I believe I might have some insight into the steps to reproduce. When creating my index, I inadvertently set up my bundles backwards -- I didn't realize the default was to "index all BUT the selected", rather I selected the (2 of 8) bundles I wanted to index.

While setting up my fields, I noticed that I wasn't seeing the right options for rendered_html view modes (I was seeing bundles I wasn't expecting), which is when I realized my error. I went back and changed the radio button to index only the selected bundles.

When I went back to index my content, this issue was present; it seems like it got confused by my messing with the config.

drunken monkey’s picture

Status: Active » Postponed (maintainer needs more info)

Sorry, I still can't reproduce this. No matter with what content types I create the index, and how I edit them, the tracking info keeps being correct for me.
I'd really need a failing test case, or some steps to (reliably!) reproduce this.

marcvangend’s picture

Re #16: Just a guess, maybe it has to do with config synchronisation. At least in my case, the problem occurred after a co-worker had excluded certain node types from the index, exported/committed/pushed the config, and I pulled in the changes.

drunken monkey’s picture

Re #16: Just a guess, maybe it has to do with config synchronisation. At least in my case, the problem occurred after a co-worker had excluded certain node types from the index, exported/committed/pushed the config, and I pulled in the changes.

How does "pulling in changes" work in your setup?
I just tried it once again, and it works flawlessly through Drupal's own "Synchronize" tool at admin/config/development/configuration.

marcvangend’s picture

My standard procedure for pulling in changes:

git pull
drush updb
drush cim -y
drush cr

On practically every project we use the Config Split module, not sure if that makes a difference.

drunken monkey’s picture

Component: General code » Drush / Rules
Status: Postponed (maintainer needs more info) » Needs review
FileSize
424 bytes

For me, that works just the same as the Core "Synchronize" UI and only fails to already execute the tasks batch (since that works a bit differently in Drush).

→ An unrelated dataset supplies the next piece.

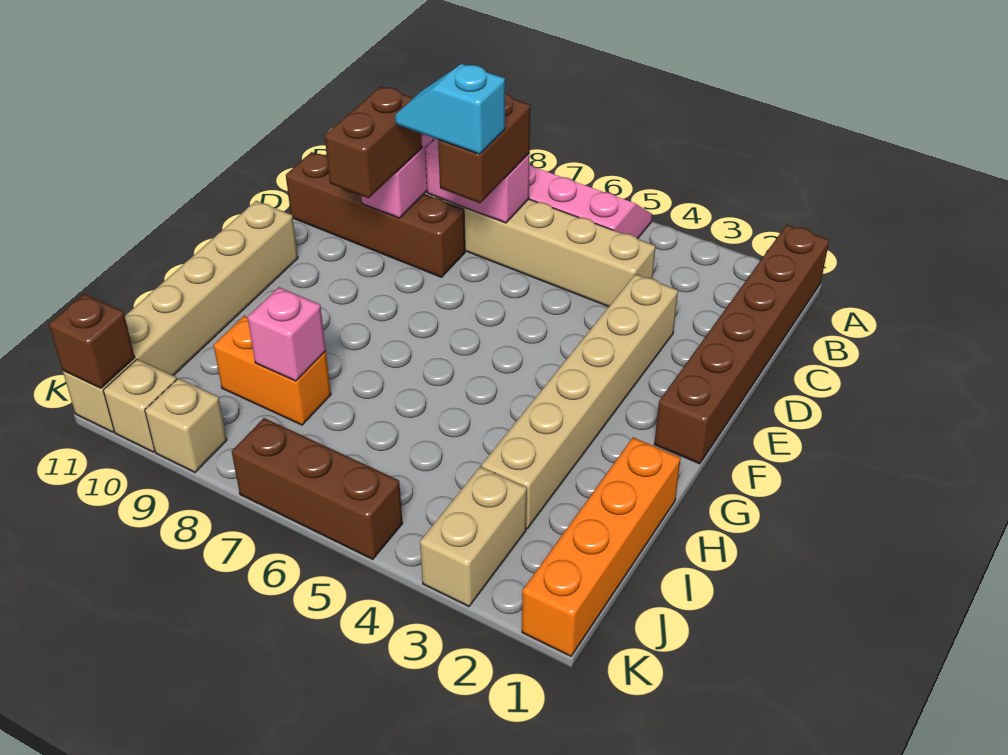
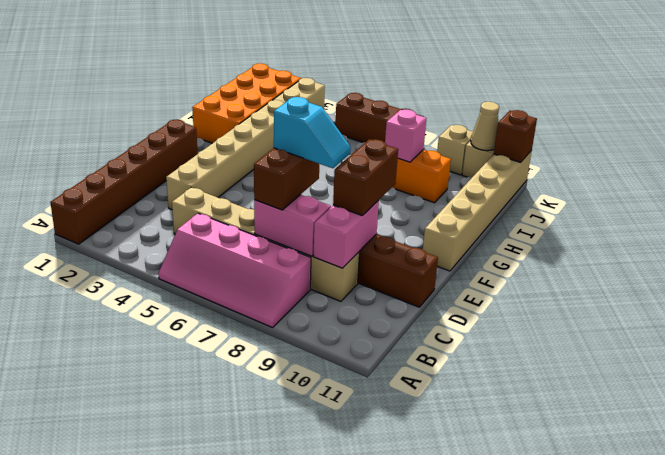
orange brick H1:K1 level 1 -> orange brick H1:K2 level 1
none -> tan cone K10 level 2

I either have to go to the site's "Status report" or the Search API overview page to see there are pending tasks and execute them, then everything is fine, too.

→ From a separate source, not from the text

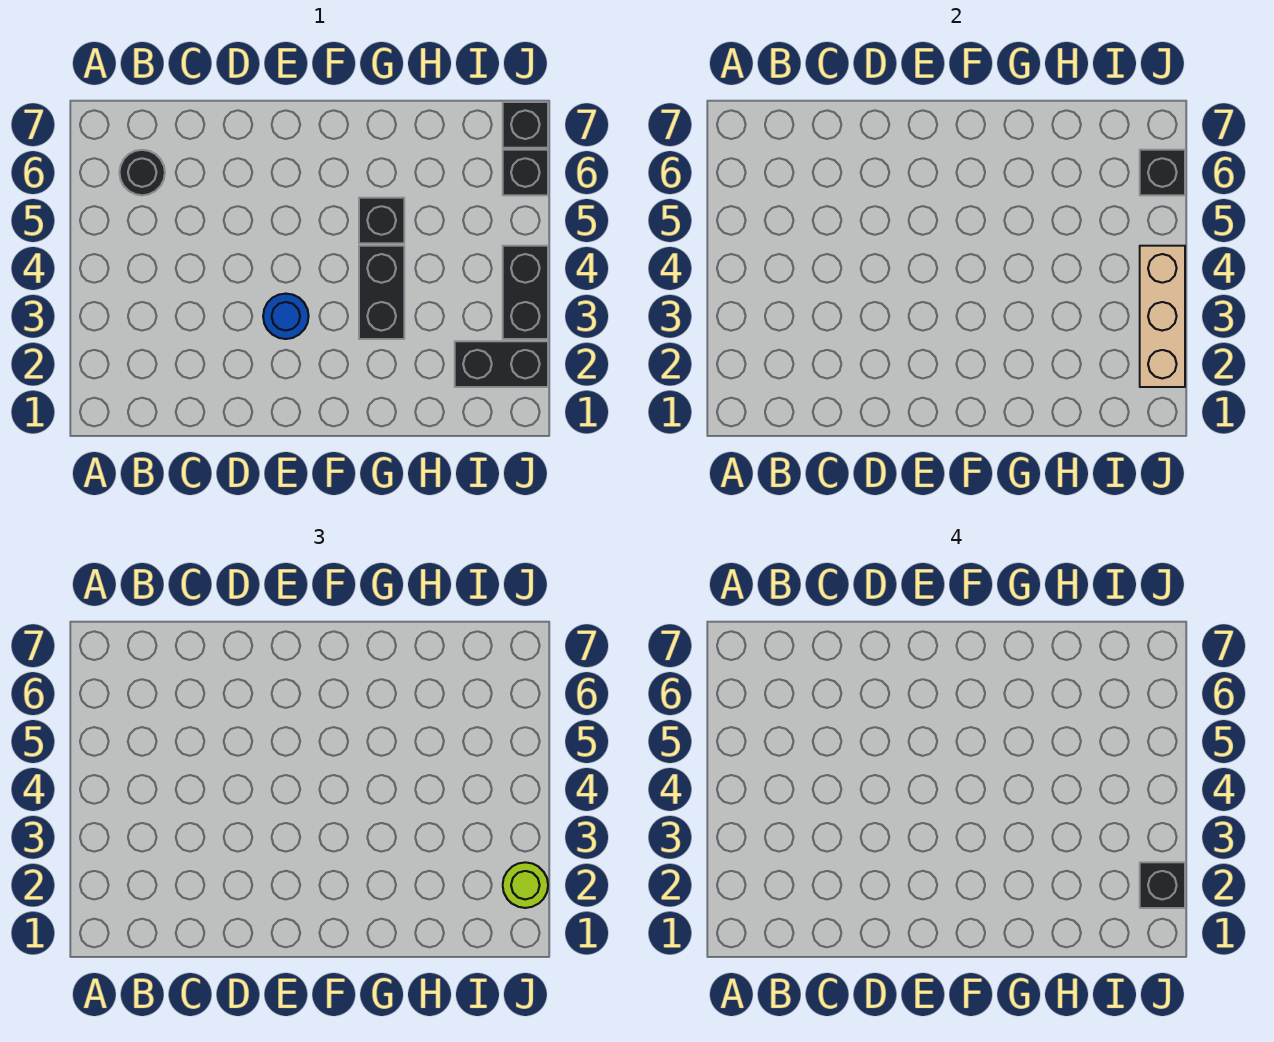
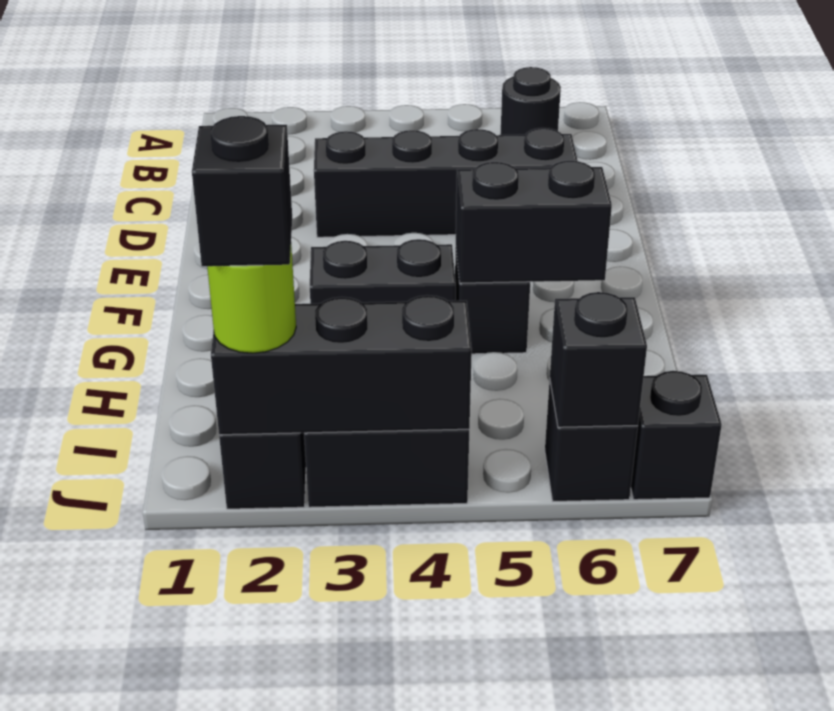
none -> black brick D3:D6 level 1
blue round brick E3 level 1 -> none
none -> black brick G5:G6 level 2
tan brick J2:J4 level 2 -> black brick J2:J4 level 2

If the whole problem is just executing these tasks automatically, you should have just said so and saved all of us a lot of time. The attached patch should implement that, please tell me if it works for you.

marcvangend’s picture

you should have just said so and saved all of us a lot of time

I'm sorry that you feel like your time was wasted. But personally, I'm a bit offended by the tone of voice here. I had no idea that something like a Search API tasks batch even exists, and if I did, I probably had not expected to find it on the status report page. We're all trying to help here, just like I know you do, and no one is withholding relevant information on purpose.

That said, I thank you for the patch and I will try to test it and provide feedback. It would help if you can tell me which kind of changes cause tasks to be added to the tasks batch. It would make my testing less random.

drunken monkey’s picture

I'm sorry that you feel like your time was wasted. But personally, I'm a bit offended by the tone of voice here.

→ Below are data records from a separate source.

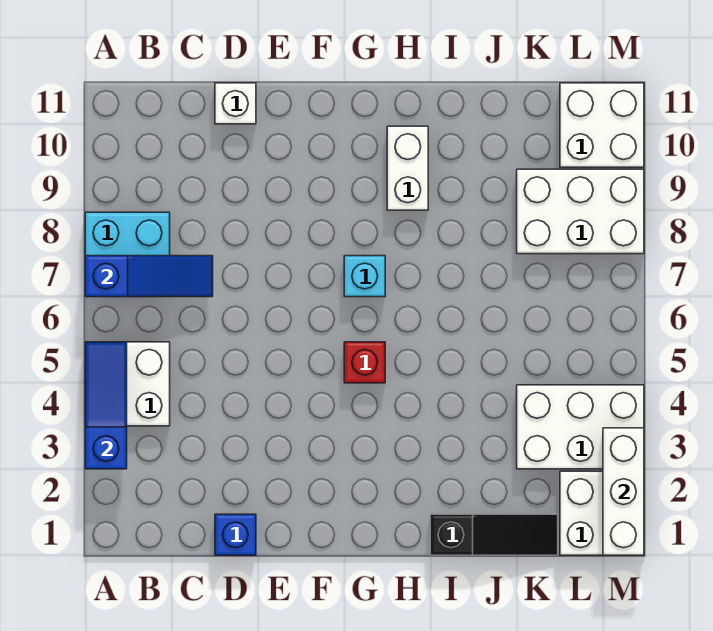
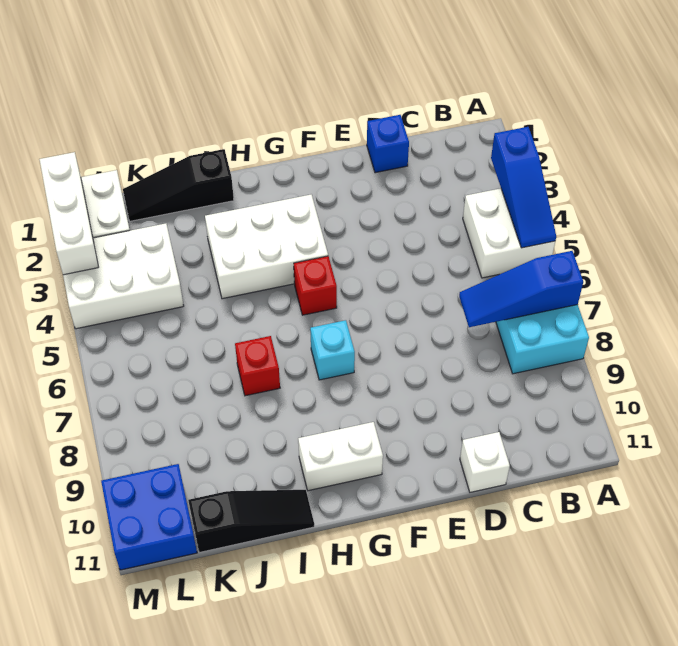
white brick H9:H10 level 1 -> white brick G10:H10 level 1
none -> red brick I7 level 1
none -> black slope I11:K11 level 1 top K
white brick K8:M9 level 1 -> white brick G3:I4 level 1
white brick L10:M11 level 1 -> blue brick L10:M11 level 1

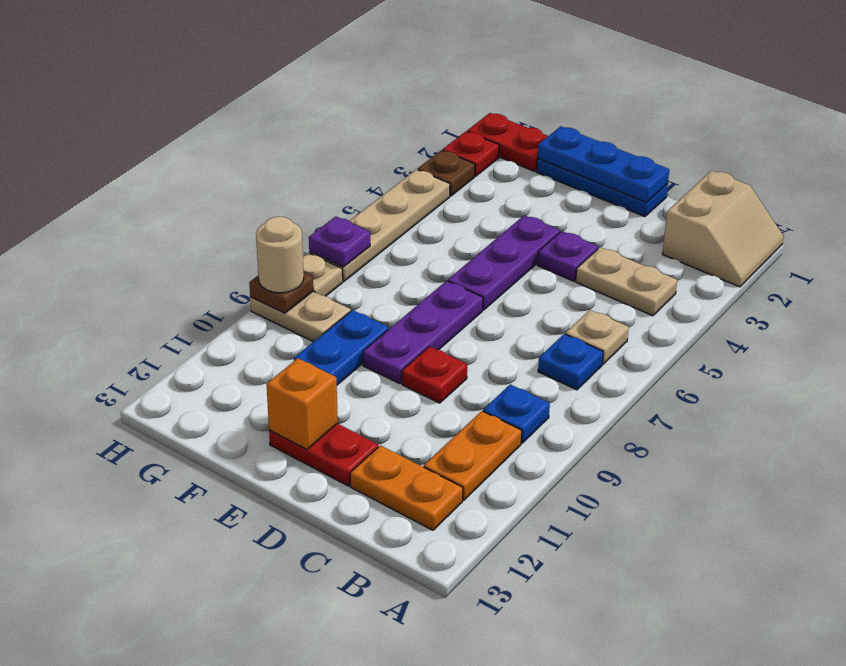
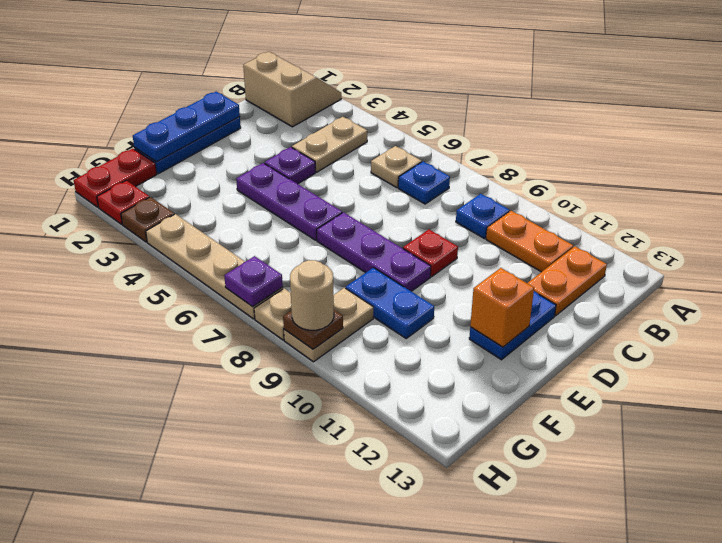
red plate D12:E12 level 1 -> blue plate D12:E12 level 1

Yes, I have to apologize, I'm sorry about that. It just gets exhausting and frustrating from time to time, but of course it's not your fault. It's really not as apparent as it should be that there are tasks that still need to be run – especially with a Core issue (#2722237: "Local actions" block doesn't take cache data of route access information into account) preventing the pending tasks from also being shown as an action on the Search API overview page.
And making this work in Drush, too, is apparently almost trivial, so we could have just covered that from the start.
Again, sorry!

That said, I thank you for the patch and I will try to test it and provide feedback. It would help if you can tell me which kind of changes cause tasks to be added to the tasks batch. It would make my testing less random.

Changing the settings for an existing datasource on an index (in a way that more or less bundles will be included). With such a change, just try to reproduce the bug again. (It should actually be the same for adding or removing whole datasources – those tasks are just additionally shown on the index's "View" tab, which makes them more readily apparent.)

marcvangend’s picture

Status: Needs review » Reviewed & tested by the community

I have used the patch for a while and it works as expected.

  • drunken monkey committed 3a92a63 on 8.x-1.x
    Issue #2921022 by drunken monkey, marcvangend: Fixed automatic task...
drunken monkey’s picture

Status: Reviewed & tested by the community » Fixed

Great, thanks a lot for reporting back!
Committed.

Status: Fixed » Closed (fixed)

Automatically closed - issue fixed for 2 weeks with no activity.

ndobromirov’s picture

I am getting this at the moment.
I am 99% certain of the reproduce scenario...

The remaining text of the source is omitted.